Cypher Query, Neo4j Console for K5, Neo4j Console for UG.

This second method is our preferred one, as it only relies on Cypher, with no execution logic around.

Adjacency Matrix

An adjacency matrix is a square matrix used to represent a finite graph. The elements of the matrix indicate whether pairs of vertices are adjacent or not in the graph.

Taken from Wikipedia.

// Get all vertices.
MATCH (n)
WITH collect(n) AS Nodes
// For each vertices combination...
WITH [n IN Nodes |
    [m IN Nodes |
		// ...Check for edge existence.
    	CASE size((n)-[]-(m))
			WHEN 0 THEN 0
			ELSE 1
		END
    ]
] AS AdjacencyMatrix
// Unroll rows.
UNWIND AdjacencyMatrix AS AdjacencyRows
RETURN AdjacencyRows;

Output for the Utility Graph:

╒═══════════════╕
│"AdjacencyRows"│
╞═══════════════╡
│[0,1,0,1,1,0]  │
├───────────────┤
│[1,0,1,0,0,1]  │
├───────────────┤
│[0,1,0,1,1,0]  │
├───────────────┤
│[1,0,1,0,0,1]  │
├───────────────┤
│[1,0,1,0,0,1]  │
├───────────────┤
│[0,1,0,1,1,0]  │
└───────────────┘

Cypher Query, Neo4j Console.

Connected Graphs

A graph is connected when there is a path between every pair of vertices. In a connected graph, there are no unreachable vertices.

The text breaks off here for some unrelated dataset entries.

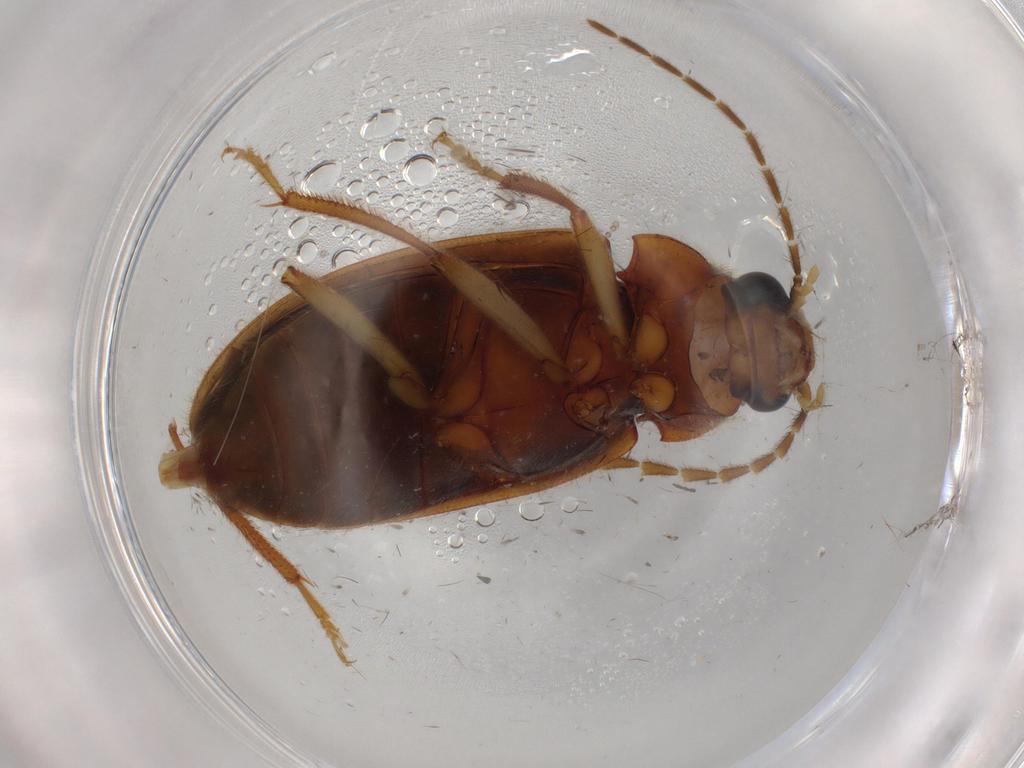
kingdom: Animalia
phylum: Arthropoda
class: Insecta
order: Coleoptera
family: Ptilodactylidae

A graph that is not connected is disconnected.

Taken from Wikipedia.

// Get all vertices.
MATCH (n)
WITH collect(n) AS Nodes
// For each vertices combination...
WITH [n IN Nodes |
    [m IN Nodes WHERE m <> n |
		// ...Check for path existence.
    	CASE length(shortestPath((n)-[*]-(m)))
			WHEN NULL THEN 0
			ELSE 1
		END
    ]
] AS PathMatrix
// Unroll connectivity matrix.
UNWIND PathMatrix AS PathRows
UNWIND PathRows AS PathCells
// Connectivity is verified if all vertices are connected
// (i.e. connectivity matrix only contains 1).
WITH count(DISTINCT PathCells) AS PathCellsCount
WITH CASE PathCellsCount
	WHEN 1 THEN "Connected"
	ELSE "Disconnected"
END AS Result
RETURN Result;

Cypher Query, Neo4j Console.

The connectivity verification can be modified as shown in this alternative Cypher query.

Regular Graphs

A regular graph is a graph where each vertex has the same number of neighbors; i.e. every vertex has the same degree.

Taken from Wikipedia.

MATCH (n)
WITH size((n)-[]-()) AS Degrees
WITH collect(DISTINCT Degrees) AS Degrees
WITH CASE size(Degrees)
    WHEN 1 THEN "Regular of degree " + Degrees[0]
    ELSE "Not regular"
END AS Result
RETURN Result;

Output for the Utility Graph:

Regular of degree 3

Cypher Query, Neo4j Console.

Conclusion

This workshop was the opportunity to demonstrate the potential of Neo4j Cypher query language in solving mathematical problems around graph theory.

There will hopefully be some additions as I'm still in the process of reading Introduction to Graph Theory book.